Most countries in Europe that have chosen to use contact-tracing apps at some point have opted for a short-range Bluetooth “handshake” between mobile device options in order to identify a potential contact, although this method does not provide location data.
The new UK contact-tracing app will let people know if they have been in close contact with someone who tested positive for COVID-19. The app will use the same short-range, Bluetooth method as other similar apps and is currently reported to be the subject of a rapid testing programme. How the new app performs in the tests will determine how it is deployed, but it looks likely that the app will become an important tool as the UK starts to come out of lockdown.
The announcement of UK’s app has already drawn criticism from some tech commentators who have expressed concerns that the app’s reliance on Bluetooth could negatively affect its accuracy, performance, and security.
Contact-tracing and self-quarantine apps are already being used in other countries. These include:
– Singapore’s ‘TraceTogether’ app. This app uses location data and Bluetooth and once on a user’s phone, the app records when that user goes near another person who has the TraceTogether app. This proximity data is stored on the user’s phone and can be requested for analysis with the user’s permission. The TraceTogether app is also used by the Singapore government to send out updates to citizens via WhatsApp twice a day containing information such as the number of cases, suspected locations of outbreaks, and advice for avoiding infection.

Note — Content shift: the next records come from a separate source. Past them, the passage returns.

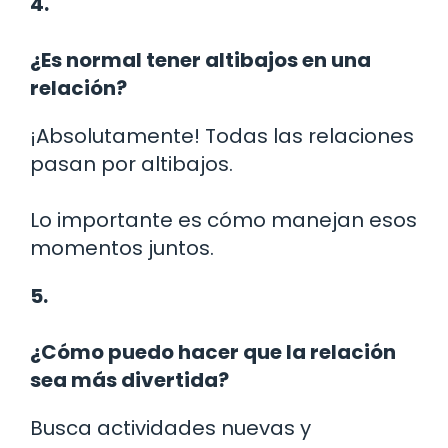
4.
¿Es normal tener altibajos en una
relación?
¡Absolutamente! Todas las relaciones
pasan por altibajos.
Lo importante es cómo manejan esos
momentos juntos.
5.
¿Cómo puedo hacer que la relación
sea más divertida?
Busca actividades nuevas y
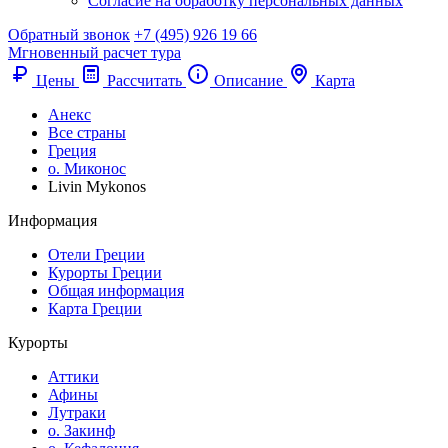
Согласие на обработку персональных данных
Обратный звонок
+7 (495) 926 19 66
Мгновенный расчет тура
Цены
Рассчитать
Описание
Карта
Анекс
Все страны
Греция
о. Миконос
Livin Mykonos
Информация
Отели Греции
Курорты Греции
Общая информация
Карта Греции
Курорты
Аттики
Афины
Лутраки
о. Закинф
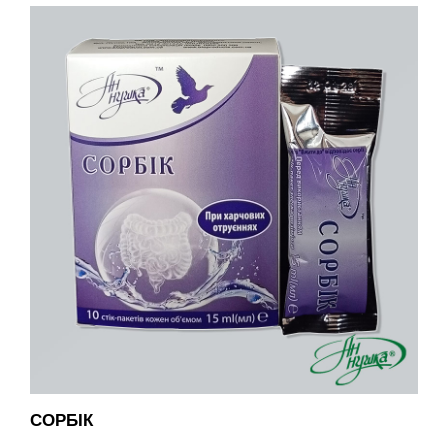
СОРБІК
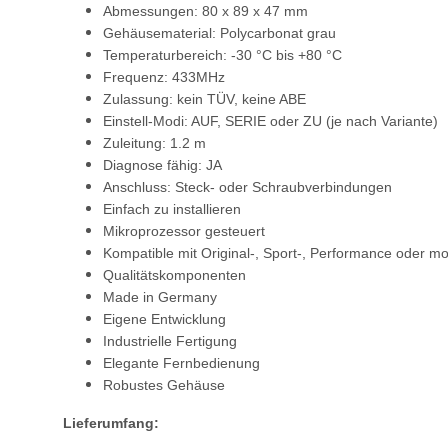
Abmessungen: 80 x 89 x 47 mm
Gehäusematerial: Polycarbonat grau
Temperaturbereich: -30 °C bis +80 °C
Frequenz: 433MHz
Zulassung: kein TÜV, keine ABE
Einstell-Modi: AUF, SERIE oder ZU (je nach Variante)
Zuleitung: 1.2 m
Diagnose fähig: JA
Anschluss: Steck- oder Schraubverbindungen
Einfach zu installieren
Mikroprozessor gesteuert
Kompatible mit Original-, Sport-, Performance oder mo
Qualitätskomponenten
Made in Germany
Eigene Entwicklung
Industrielle Fertigung
Elegante Fernbedienung
Robustes Gehäuse
Lieferumfang:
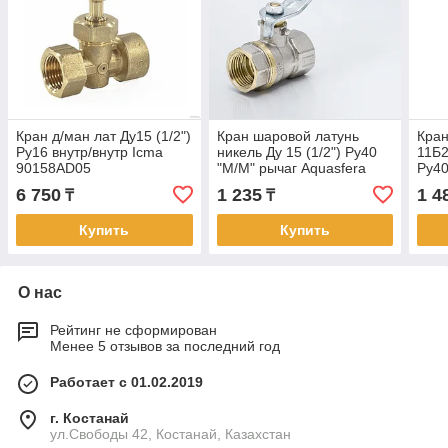
Кран д/ман лат Ду15 (1/2")
Кран шаровой латунь
Кран
Ру16 внутр/внутр Icma
никель Ду 15 (1/2") Ру40
11Б2
90158AD05
"М/М" рычаг Aquasfera
Ру40
Standard (140/35)
VALF
6 750
1 235
1 4
₸
₸
Купить
Купить
О нас
Рейтинг не сформирован
Менее 5 отзывов за последний год
Работает с 01.02.2019
г. Костанай
ул.Свободы 42, Костанай, Казахстан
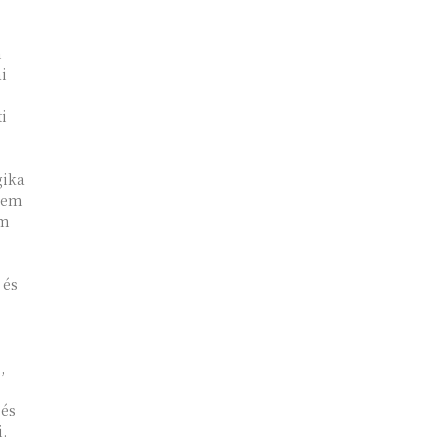
n
i
i
 Nem
em
 és
,
 és
i.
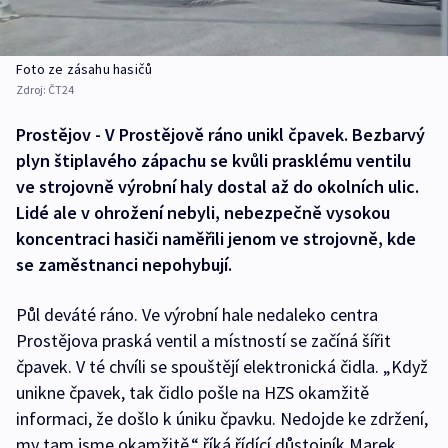
Foto ze zásahu hasičů
Zdroj:
ČT24
Prostějov - V Prostějově ráno unikl čpavek. Bezbarvý
plyn štiplavého zápachu se kvůli prasklému ventilu
ve strojovně výrobní haly dostal až do okolních ulic.
Lidé ale v ohrožení nebyli, nebezpečně vysokou
koncentraci hasiči naměřili jenom ve strojovně, kde
se zaměstnanci nepohybují.
Půl deváté ráno. Ve výrobní hale nedaleko centra
Prostějova praská ventil a místností se začíná šířit
čpavek. V té chvíli se spouštějí elektronická čidla. „Když
unikne čpavek, tak čidlo pošle na HZS okamžitě
informaci, že došlo k úniku čpavku. Nedojde ke zdržení,
my tam jsme okamžitě,“ říká řídící důstojník Marek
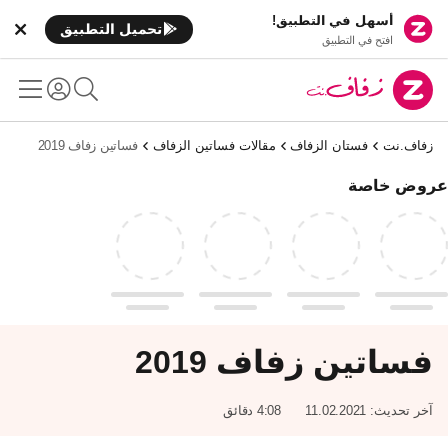
أسهل في التطبيق!
تحميل التطبيق
افتح في التطبيق
زفاف.نت
فستان الزفاف
مقالات فساتين الزفاف
فساتين زفاف 2019
عروض خاصة
فساتين زفاف 2019
آخر تحديث:
11.02.2021
4:08 دقائق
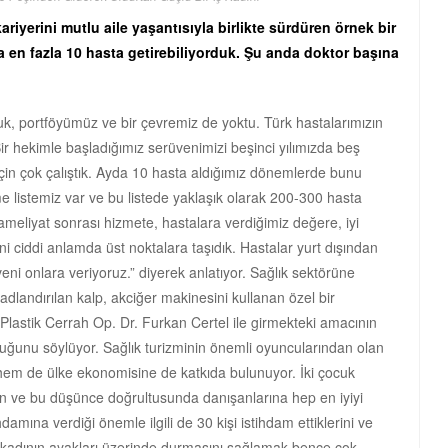
kariyerini mutlu aile yaşantısıyla birlikte sürdüren örnek bir
ayda en fazla 10 hasta getirebiliyorduk. Şu anda doktor başına
, portföyümüz ve bir çevremiz de yoktu. Türk hastalarımızın
 Bir hekimle başladığımız serüvenimizi beşinci yılımızda beş
için çok çalıştık. Ayda 10 hasta aldığımız dönemlerde bunu
e listemiz var ve bu listede yaklaşık olarak 200-300 hasta
ameliyat sonrası hizmete, hastalara verdiğimiz değere, iyi
 ciddi anlamda üst noktalara taşıdık. Hastalar yurt dışından
veni onlara veriyoruz.” diyerek anlatıyor. Sağlık sektörüne
dlandırılan kalp, akciğer makinesini kullanan özel bir
e Plastik Cerrah Op. Dr. Furkan Certel ile girmekteki amacının
lduğunu söylüyor. Sağlık turizminin önemli oyuncularından olan
e hem de ülke ekonomisine de katkıda bulunuyor. İki çocuk
n ve bu düşünce doğrultusunda danışanlarına hep en iyiyi
amına verdiği önemle ilgili de 30 kişi istihdam ettiklerini ve
2 kadının ayakları üzerinde durmasını sağlamak bence çok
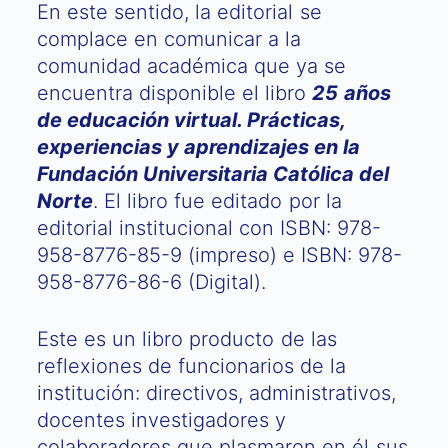
En este sentido, la editorial se
complace en comunicar a la
comunidad académica que ya se
encuentra disponible el libro
25 años
de educación virtual. Prácticas,
experiencias y aprendizajes en la
Fundación Universitaria Católica del
Norte
. El libro fue editado por la
editorial institucional con ISBN: 978-
958-8776-85-9 (impreso) e ISBN: 978-
958-8776-86-6 (Digital).
Este es un libro producto de las
reflexiones de funcionarios de la
institución: directivos, administrativos,
docentes investigadores y
colaboradores que plasmaron en él sus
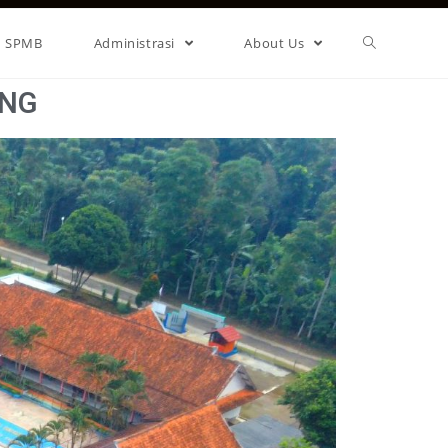
SPMB
Administrasi
About Us
ONG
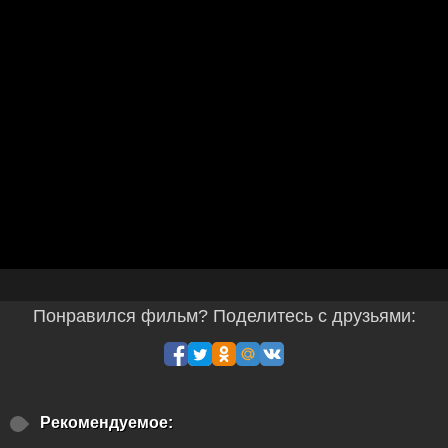
Понравился фильм? Поделитесь с друзьями:
Рекомендуемое:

– South Korea’s “self-quarantine safety protection” app and “Corona 100m app”. The “self-quarantine safety protection” app from the country’s ‘Ministry of the Interior and Safety’ is used by central and local governments to send out real-time alerts via text message and the “Corona 100m app” which has been downloaded more than 1 million times and alerts users if they breach a 100-metre (328 ft) radius of the latest tracked whereabouts of a coronavirus patient.
France is opting for a centralised approach for its “StopCovid” app project i.e. storing the personal data of volunteers’ Bluetooth logs on a central server and not on individual devices. However, the app is currently the subject of arguments over civil liberties and privacy.
Germany has decided to use an app with a decentralised, Apple-Google-style approach i.e. logging contacts on individual devices rather than a central server. It is believed that this will make it easier for health authorities to contact users and give advice on the best course of action to them if they are found to be at risk.
Knowing whether someone has had COVID-19 can only really be established with testing. Tests in the UK, however, are only really getting underway now and this means that the app is only likely to be of real use further down the line when more people have been tested.
Businesses will now be thinking about the many ways that they can resume work safely as lockdown rules are relaxed, and many different tools and options may currently be under consideration e.g. changed work layouts and practices to accommodate social distancing, the possible use of thermographic cameras (temperature detection) and other tools such as apps. Just as technology has helped to enable remote, collaborative working, tech tools such as contact-tracing apps are, therefore, likely to be one of many things that can contribute to the country and businesses moving forward prior to the introduction of any effective vaccination programmes or treatments that can seriously limit the most severe symptoms of the COVID-19 virus. For the time being, social distancing is still the central focus of the strategy for all to keep as safe as possible.